**TESTO PROPOSTO**
━━━━━━━━━━
Fino al 1918 il regno d’Ungheria — metà della duplice monarchia austro-ungarica — era una grande potenza europea, collocata proprio al centro dell’Europa ed estesa su 325 chilometri quadrati, più dell’Italia attuale. Andava da Fiume, sull’Adriatico, fino a Brasov, oggi nella Transilvania romena. La prima guerra mondiale distrusse questa fragile e poderosa costruzione — la mitica Cacania descritta da Robert Musil in una pagina indimenticabile de L’uomo senza qualità: «nazione incompresa e ormai scomparsa, che in tante cose fu un modello non abbastanza apprezzato» — provocando un cumulo di macerie che ancora gravano su di noi. L’Ungheria postbellica perdette due terzi dell’antico territorio e la popolazione fu ridotta da venti a sette milioni. Un trauma da cui il paese non si è mai ripreso e che continua a condizionarne la politica, come ribadisce anche in queste pagine il ministro degli esteri di Budapest Péter Szijjártó: «L’Ungheria non rinuncia mai, in nessun caso, neanche a uno solo dei suoi cittadini», dovunque si trovino.

La catastrofe seguita alla prima guerra mondiale è qui ben descritta da Márk A. Érszegi. Due terzi delle antiche terre della corona di santo Stefano — come si definiva l’Archiregnum Hungaricum — passarono agli stati successori: Romania, Austria, Cecoslovacchia, Regno dei Serbi, Croati e Sloveni (poi di Iugoslavia). Diocesi smembrate, vescovi trattati improvvisamente da nemici, preti e fedeli senza più patria né identità. Molti si perdettero. Dovunque dilagarono nazionalismi sfrenati, privi di criterio e di misura.

A complicare il quadro si aggiungeva il problema della destinazione delle grandi proprietà ecclesiastiche. Il caos dilagante fu accresciuto dall’avvento della Repubblica dei Consigli, il tentativo rivoluzionario bolscevico guidato da Bela Kun che in Ungheria seminò il terrore per quattro mesi, dal 21 marzo all’inizio di agosto del 1919. A metà aprile del 1919 il nunzio Teodoro Valfrè di Bonzo, che da Vienna cercava di documentarsi su quanto accadeva a est, scriveva alla Santa Sede che «il regime bolscevico ha inaugurato colà il regno del terrore. Una piccola minoranza di delinquenti, che si è impadronita del potere e dispone della forza, tiranneggia a suo piacimento l’intera popolazione».
━━━━━━━━━━
**CONSEGNA**
Ricopia fedelmente, dal testo sull'Ungheria dopo la prima guerra mondiale, il passo che si apre con le parole "La catastrofe seguita" e si chiude con "e di misura.".

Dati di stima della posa
━━━━━━━━━━
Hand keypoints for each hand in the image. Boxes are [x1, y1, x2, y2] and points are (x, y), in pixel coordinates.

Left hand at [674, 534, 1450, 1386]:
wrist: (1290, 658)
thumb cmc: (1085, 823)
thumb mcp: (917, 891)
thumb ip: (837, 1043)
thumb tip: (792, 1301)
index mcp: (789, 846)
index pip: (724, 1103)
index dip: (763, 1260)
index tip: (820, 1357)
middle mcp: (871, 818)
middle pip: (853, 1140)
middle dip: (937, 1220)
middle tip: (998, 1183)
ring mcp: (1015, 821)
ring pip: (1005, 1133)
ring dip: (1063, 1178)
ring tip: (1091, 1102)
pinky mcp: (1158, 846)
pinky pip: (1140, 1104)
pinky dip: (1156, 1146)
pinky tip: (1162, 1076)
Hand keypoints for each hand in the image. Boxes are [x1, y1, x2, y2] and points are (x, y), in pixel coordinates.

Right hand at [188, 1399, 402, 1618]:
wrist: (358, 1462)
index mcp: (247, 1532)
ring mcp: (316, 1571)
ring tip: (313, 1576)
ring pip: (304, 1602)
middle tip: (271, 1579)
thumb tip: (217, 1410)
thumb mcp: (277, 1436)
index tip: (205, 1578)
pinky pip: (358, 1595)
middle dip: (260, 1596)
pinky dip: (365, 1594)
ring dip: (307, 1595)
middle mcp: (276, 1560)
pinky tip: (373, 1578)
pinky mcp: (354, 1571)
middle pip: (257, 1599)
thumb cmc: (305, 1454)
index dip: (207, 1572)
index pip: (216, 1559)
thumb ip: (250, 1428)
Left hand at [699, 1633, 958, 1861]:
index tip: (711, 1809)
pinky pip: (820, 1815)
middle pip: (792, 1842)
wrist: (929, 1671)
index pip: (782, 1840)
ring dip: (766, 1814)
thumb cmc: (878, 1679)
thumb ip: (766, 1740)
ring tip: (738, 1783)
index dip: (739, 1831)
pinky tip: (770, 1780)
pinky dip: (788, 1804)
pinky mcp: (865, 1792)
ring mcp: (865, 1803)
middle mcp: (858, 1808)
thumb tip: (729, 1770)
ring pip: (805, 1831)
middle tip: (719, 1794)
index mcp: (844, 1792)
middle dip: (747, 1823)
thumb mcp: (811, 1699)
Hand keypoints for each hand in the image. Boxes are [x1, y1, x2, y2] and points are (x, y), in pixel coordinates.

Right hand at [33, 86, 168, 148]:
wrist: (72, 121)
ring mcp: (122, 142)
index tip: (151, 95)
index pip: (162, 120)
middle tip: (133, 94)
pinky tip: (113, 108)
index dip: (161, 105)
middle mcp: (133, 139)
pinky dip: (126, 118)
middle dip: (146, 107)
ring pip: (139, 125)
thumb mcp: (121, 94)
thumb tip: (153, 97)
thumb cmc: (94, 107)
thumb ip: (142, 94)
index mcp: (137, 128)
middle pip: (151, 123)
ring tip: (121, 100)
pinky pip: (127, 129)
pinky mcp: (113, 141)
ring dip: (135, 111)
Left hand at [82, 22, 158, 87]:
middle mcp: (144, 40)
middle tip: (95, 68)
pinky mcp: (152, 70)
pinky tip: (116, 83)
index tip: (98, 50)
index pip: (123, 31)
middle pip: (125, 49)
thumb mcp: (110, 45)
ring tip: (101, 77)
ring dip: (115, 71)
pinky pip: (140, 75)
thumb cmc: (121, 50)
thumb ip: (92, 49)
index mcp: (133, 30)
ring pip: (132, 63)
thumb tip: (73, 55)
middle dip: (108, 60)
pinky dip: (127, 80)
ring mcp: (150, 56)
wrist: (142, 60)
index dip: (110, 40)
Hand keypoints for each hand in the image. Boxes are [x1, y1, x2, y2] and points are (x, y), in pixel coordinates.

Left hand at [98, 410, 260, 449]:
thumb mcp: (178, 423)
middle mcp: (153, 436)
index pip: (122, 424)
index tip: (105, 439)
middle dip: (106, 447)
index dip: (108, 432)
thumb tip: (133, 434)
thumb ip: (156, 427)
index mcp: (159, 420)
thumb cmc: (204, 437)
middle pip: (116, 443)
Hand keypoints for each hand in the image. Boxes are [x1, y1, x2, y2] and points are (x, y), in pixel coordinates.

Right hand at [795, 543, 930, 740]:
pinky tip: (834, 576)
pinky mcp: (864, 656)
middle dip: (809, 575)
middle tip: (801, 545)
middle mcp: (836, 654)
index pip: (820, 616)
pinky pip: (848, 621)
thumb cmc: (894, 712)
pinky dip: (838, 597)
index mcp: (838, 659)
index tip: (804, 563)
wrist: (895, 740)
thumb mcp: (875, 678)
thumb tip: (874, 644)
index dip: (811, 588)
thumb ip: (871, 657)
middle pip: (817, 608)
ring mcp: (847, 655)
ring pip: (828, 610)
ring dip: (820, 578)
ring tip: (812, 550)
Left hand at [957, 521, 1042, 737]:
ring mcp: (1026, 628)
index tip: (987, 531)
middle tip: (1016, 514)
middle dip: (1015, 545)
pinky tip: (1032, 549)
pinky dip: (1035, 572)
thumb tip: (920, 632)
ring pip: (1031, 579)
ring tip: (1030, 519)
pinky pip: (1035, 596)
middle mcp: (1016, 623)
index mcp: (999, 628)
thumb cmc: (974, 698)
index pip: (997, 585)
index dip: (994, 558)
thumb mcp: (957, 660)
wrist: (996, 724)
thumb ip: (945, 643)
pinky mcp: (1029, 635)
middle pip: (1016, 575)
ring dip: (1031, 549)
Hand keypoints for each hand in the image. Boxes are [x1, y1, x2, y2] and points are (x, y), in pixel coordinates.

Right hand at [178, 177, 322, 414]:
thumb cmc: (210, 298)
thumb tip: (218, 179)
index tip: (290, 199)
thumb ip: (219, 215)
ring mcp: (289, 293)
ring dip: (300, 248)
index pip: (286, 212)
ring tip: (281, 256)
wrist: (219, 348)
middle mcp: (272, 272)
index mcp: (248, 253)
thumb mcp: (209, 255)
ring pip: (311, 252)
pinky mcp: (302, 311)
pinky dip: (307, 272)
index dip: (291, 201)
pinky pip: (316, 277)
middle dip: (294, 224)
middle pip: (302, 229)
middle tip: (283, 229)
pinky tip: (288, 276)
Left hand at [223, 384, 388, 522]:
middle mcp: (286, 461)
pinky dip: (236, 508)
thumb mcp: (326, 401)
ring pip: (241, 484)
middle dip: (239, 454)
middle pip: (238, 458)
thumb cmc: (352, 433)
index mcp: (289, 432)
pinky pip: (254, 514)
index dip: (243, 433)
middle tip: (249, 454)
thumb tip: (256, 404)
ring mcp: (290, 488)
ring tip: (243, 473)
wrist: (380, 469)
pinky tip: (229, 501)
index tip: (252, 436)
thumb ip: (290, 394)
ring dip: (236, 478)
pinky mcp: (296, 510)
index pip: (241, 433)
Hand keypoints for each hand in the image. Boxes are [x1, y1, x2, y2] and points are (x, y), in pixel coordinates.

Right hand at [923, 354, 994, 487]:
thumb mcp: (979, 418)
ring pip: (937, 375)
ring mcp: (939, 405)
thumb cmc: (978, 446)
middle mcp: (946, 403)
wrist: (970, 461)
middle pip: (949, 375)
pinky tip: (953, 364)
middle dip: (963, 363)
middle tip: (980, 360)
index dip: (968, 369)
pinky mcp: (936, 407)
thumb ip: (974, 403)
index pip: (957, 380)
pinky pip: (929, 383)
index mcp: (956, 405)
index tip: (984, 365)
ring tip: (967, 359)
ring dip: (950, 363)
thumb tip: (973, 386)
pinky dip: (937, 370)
━━━━━━━━━━
**LA TUA SOLUZIONE**
La catastrofe seguita alla prima guerra mondiale è qui ben descritta da Márk A. Érszegi. Due terzi delle antiche terre della corona di santo Stefano — come si definiva l’Archiregnum Hungaricum — passarono agli stati successori: Romania, Austria, Cecoslovacchia, Regno dei Serbi, Croati e Sloveni (poi di Iugoslavia). Diocesi smembrate, vescovi trattati improvvisamente da nemici, preti e fedeli senza più patria né identità. Molti si perdettero. Dovunque dilagarono nazionalismi sfrenati, privi di criterio e di misura.